For dataset analysis, refer to the Jupyter Notebook in the repository.
- Architecture: Pretrained Xception model with fine-tuning.
- Loss Function: Categorical Cross-Entropy.
- Optimizer: Adam Optimizer.
- Evaluation Metrics: Accuracy, Validation Loss.
- Data Augmentation: Applied techniques like flipping, rotation, and brightness adjustment.
- ModelCheckpoint: Saves the best-performing model.
- EarlyStopping: Stops training if no improvement is observed.
- ReduceLROnPlateau: Reduces learning rate on validation loss plateau.
This model is deployed using Streamlit and Docker.
- Upload an image (JPG, PNG, JPEG).
- Select image processing method:
- Resize with padding (Maintain Aspect Ratio).

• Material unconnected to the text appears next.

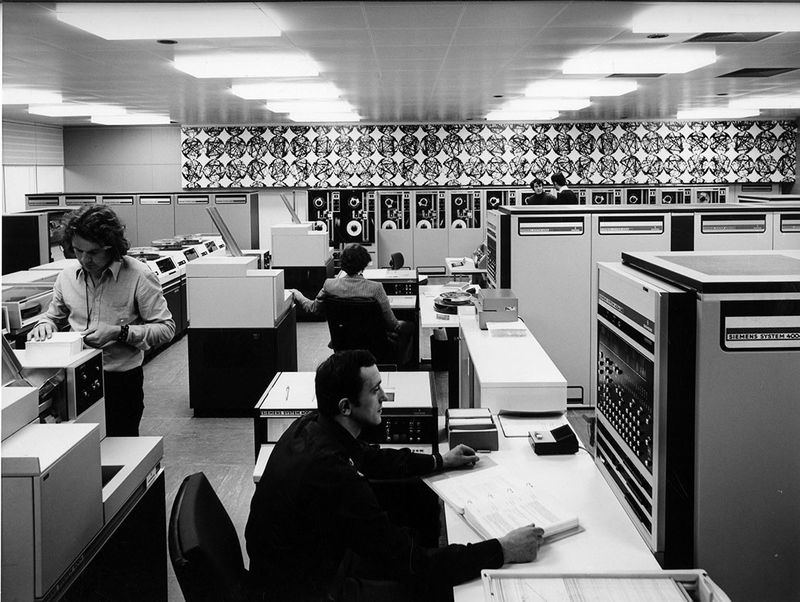
Image resolution: width=800 pixels, height=602 pixels. Find the location of `printer`. printer is located at coordinates (222, 283), (294, 252), (54, 498).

- Central crop (Remove edges).
- Prediction: The model classifies the image and outputs:
- Predicted Class.
- Confidence Score.
- Streamlit Cloud for web deployment. [Live Demo: Image Classifier]
- Google Drive (gdown) for downloading model weights.
- Docker for containerized application deployment.
git clone https://github.com/Pei-Tong/ml-zoomcamp-capstone.git
cd ml-zoomcamp-capstone
pip install -r requirements.txt
python train.py
streamlit run app.py
docker build -t image-classifier .
docker run -p 5000:5000 image-classifier
Live Demo: Image Classifier
File | Description |
---|---|
app.py |
Streamlit UI for the image classification app. |
train.py |
Model training script using TensorFlow. |
predict.py |
Model inference script. |
service.py |
BentoML service file for model serving. |
Dockerfile |
Docker setup for deployment. |
requirements.txt |
Required dependencies for the project. |
The final model achieves high accuracy on the test dataset. The evaluation metrics are as follows:
Metric | Score |
---|---|
Training Accuracy | 88.05% |
Validation Accuracy | 89.68% |
Test Accuracy | 89.27% |
The following is a screenshot of the Customer Purchase Prediction app interface:
Criteria | Status |
---|---|
Problem Description | ✅ Described in README |
EDA | ✅ Included dataset analysis in Jupyter Notebook |
Model Training | ✅ Used transfer learning, tuning, and augmentation |
Exporting Notebook to Script | ✅ train.py provided for training |
Reproducibility | ✅ Dataset link provided, setup instructions included |
Model Deployment | ✅ Streamlit & Docker used for deployment |
Dependency Management | ✅ requirements.txt included |
Containerization | ✅ Dockerfile provided |
Cloud Deployment | ✅ Hosted on Streamlit Cloud |
- Fine-tuning the model with larger datasets.
- Implementing real-time image classification.
- Deploying on cloud platforms like AWS/GCP.